There are some albums you listen to. And then there are albums that feel like music history sitting in your hands. Barbra Streisand’s new project, “The Secret Of Life: Partners, Volume Two,” is exactly that.
Think about it for a second. On one record, you get the voices your parents grew up with and the artists filling today’s playlists. Paul McCartney and Bob Dylan. James Taylor and Sting. Sam Smith, Hozier, Ariana Grande, Mariah Carey, Tim McGraw, Laufey, Josh Groban, and more. One woman in the middle, holding all of those eras together.
When she chooses to sing with a newer artist, it is like she is writing their name into the story of popular music. At the same time, icons like McCartney still call the sessions with her “nerve wracking,” because sharing a mic with an EGOT winner is no small thing.

In one track, you can hear what the article is talking about: a 1960s standard, reimagined by a woman who helped define that era, now sharing space with one of today’s most respected singer songwriters. Their traded lines and quiet harmonies feel like a handoff between generations, proof that Streisand is really honoring the past while actively inviting younger voices into the same timeless story. It is the album’s mission in one song.

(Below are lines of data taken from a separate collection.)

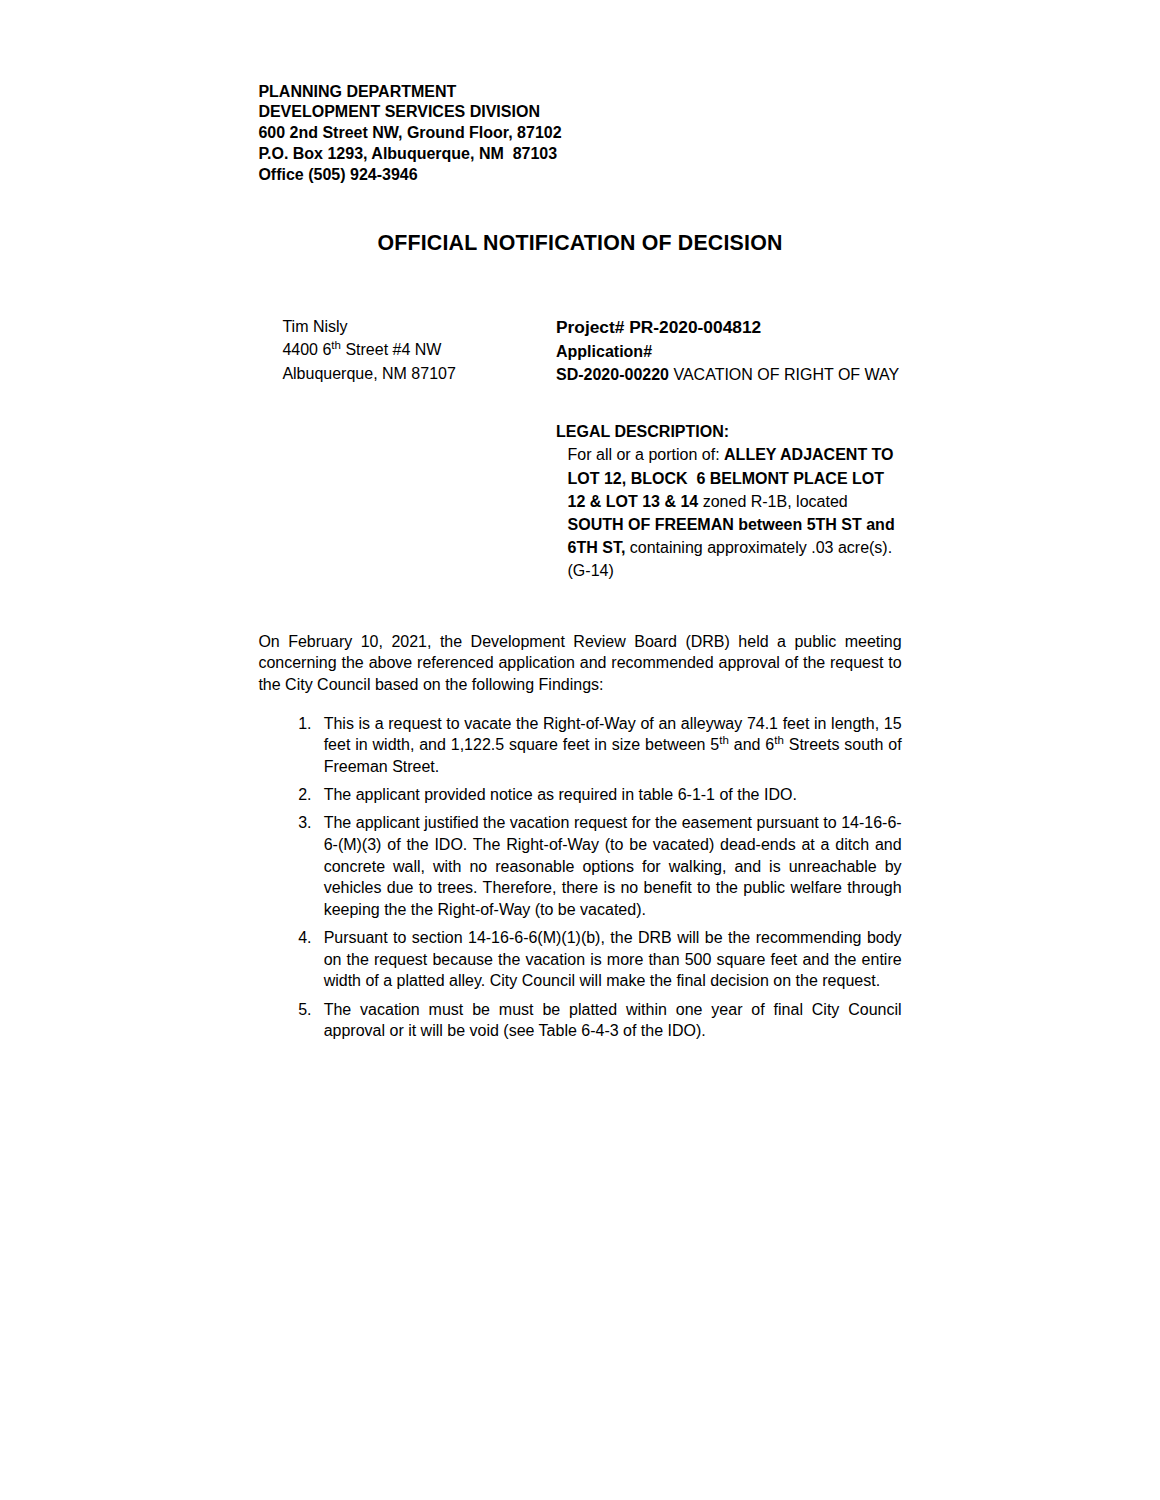PLANNING DEPARTMENT
DEVELOPMENT SERVICES DIVISION
600 2nd Street NW, Ground Floor, 87102
P.O. Box 1293, Albuquerque, NM 87103
Office (505) 924-3946
OFFICIAL NOTIFICATION OF DECISION
Tim Nisly
4400 6th Street #4 NW
Albuquerque, NM 87107
Project# PR-2020-004812
Application#
SD-2020-00220 VACATION OF RIGHT OF WAY
LEGAL DESCRIPTION:
For all or a portion of: ALLEY ADJACENT TO LOT 12, BLOCK 6 BELMONT PLACE LOT 12 & LOT 13 & 14 zoned R-1B, located SOUTH OF FREEMAN between 5TH ST and 6TH ST, containing approximately .03 acre(s). (G-14)
On February 10, 2021, the Development Review Board (DRB) held a public meeting concerning the above referenced application and recommended approval of the request to the City Council based on the following Findings:
This is a request to vacate the Right-of-Way of an alleyway 74.1 feet in length, 15 feet in width, and 1,122.5 square feet in size between 5th and 6th Streets south of Freeman Street.
The applicant provided notice as required in table 6-1-1 of the IDO.
The applicant justified the vacation request for the easement pursuant to 14-16-6-6-(M)(3) of the IDO. The Right-of-Way (to be vacated) dead-ends at a ditch and concrete wall, with no reasonable options for walking, and is unreachable by vehicles due to trees. Therefore, there is no benefit to the public welfare through keeping the the Right-of-Way (to be vacated).
Pursuant to section 14-16-6-6(M)(1)(b), the DRB will be the recommending body on the request because the vacation is more than 500 square feet and the entire width of a platted alley. City Council will make the final decision on the request.
The vacation must be must be platted within one year of final City Council approval or it will be void (see Table 6-4-3 of the IDO).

If the new album shows Barbra building fresh bridges, this moment with Josh Groban reminds you how deep some of those bridges already go. Their duet on “Somewhere” comes from the first Partners project, and it is no accident that Groban is the only guest invited back for Volume Two. The performance feels like a promise kept: her clear, dramatic voice wrapped around his powerful, classical tone on a song about hope and a better world.